Ancient farmers took the first steps in growing corn when they chose which kernels to plant. Corn comes from a wild grass plant called teosinte in central Mexico. The history of modern-day corn begins about 7,000 to 10,000 years ago. Ancient corn still growing in Mexico today. Native Americans brought corn up the Mississippi River. The earliest corn plant was very small, but after periods of breeding by Native Americans, settlers, and scientists, the corn plant has changed into the corn we know today. Native Americans found out that corn grew well in Iowa’s soil and could be worked easily worked with bone hoes and wooden digging sticks. Modern Iowa farmers produce a bushel of corn with only six minutes of man-labor. Native Americans spent about twenty hours of man-labor on each bushel.

In the Pioneer days, women spent most of their time growing, preserving, and preparing food. Corn could be prepared in many different ways, such as Johnny cakes, hominy, corn bread, and cornmeal mush. Hand-picking corn was still the hardest job on the farm. It started in October and it might take the whole family several cold months to finish.

Scientists discovered that allowing the pollen from one corn plant to pollinate itself created an inbred plant with special characteristics. This plant was called a hybrid, which had some unique traits, such as a higher yield or resistance to insect pests. Even though hybrid corn cost more to produce, farmers liked the improved yield, and hybrid corn became popular across the Corn Belt. In 1933, less than 1% of all corn raised in Iowa was hybrid corn. Just nine years later, in 1942, virtually 100% of all corn raised in Iowa was hybrid corn.

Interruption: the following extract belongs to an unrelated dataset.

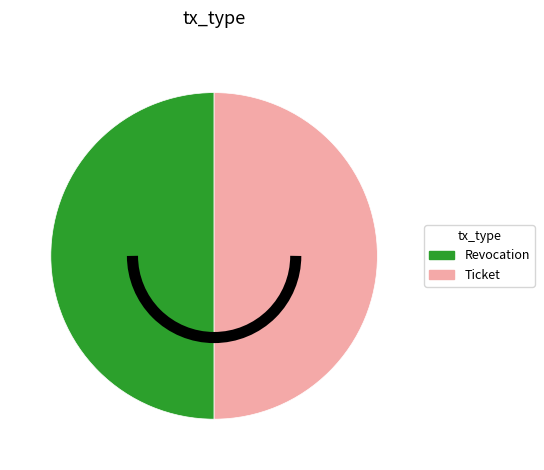

Is the sum of Revocation and Ticket greater than half?

Yes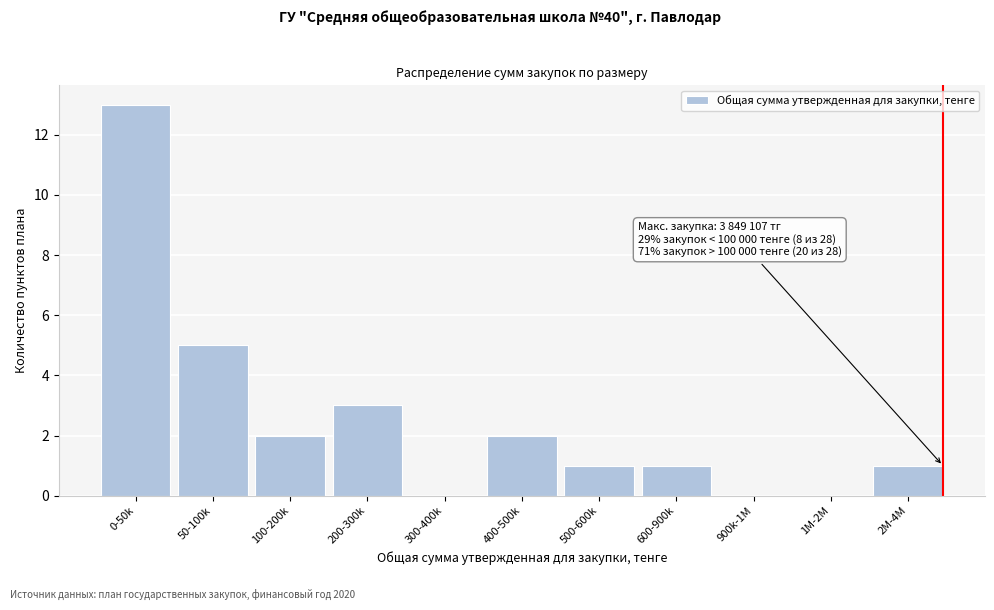

Reading right to left, extract all data points from this chart.

2M-4M=1	1M-2M=0	900k-1M=0	600-900k=1	500-600k=1	400-500k=2	300-400k=0	200-300k=3	100-200k=2	50-100k=5	0-50k=13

Three acres of hybrid corn produces the same amount of corn as four acres of old-fashioned corn, so farmers could grow more corn on their land. Hybrid corn stands up well, so it is easier to harvest with a machine. The old-fashioned corn had stalks and roots that were weak, and they “blew down,” so it was hard for machine pickers to harvest the corn.

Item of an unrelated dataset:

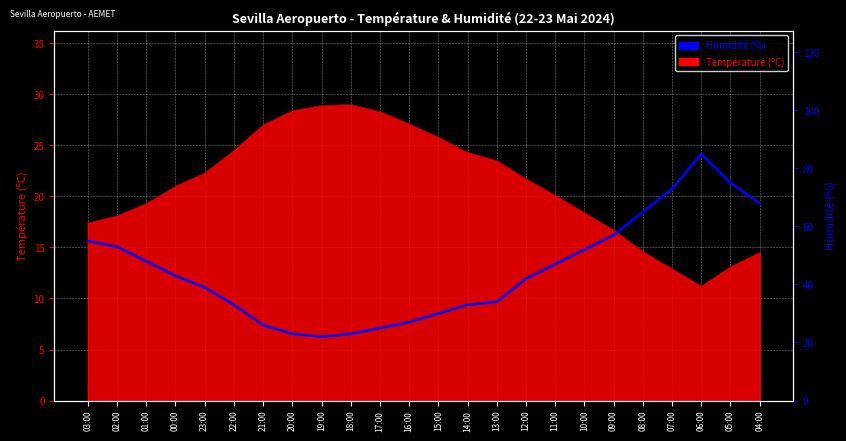

Does the chart display data point markers on the line(s)?

No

Today corn grows on every continent except Antarctica and corn is an ingredient in more than 4,000 everyday grocery items. A single bushel of corn can sweeten about 400 cans of soda.

In an average year, Iowa produces more corn than most countries. If Iowa were a country, it would rank 4th in corn production.

Iowa livestock consumes 292 million bushels of corn a year.

In 2012-2013, the USDA estimated 4.5 billion bushels of corn in the US would produce 14 billion gallons of ethanol.

The Iroquois and the Cherokee planted corn, bean, and squash in a method known as “the three sisters” because they nurture each other like family when planted together. These agriculturalists placed corn in small hills planting beans around them and interspersing squash throughout of the field.

The first Thanksgiving was a celebration for the first successful corn harvest by the Pilgrims, ensuring their survival though the winter months.

*Information in this article was gleaned from several sources including the USDA and The History Channel.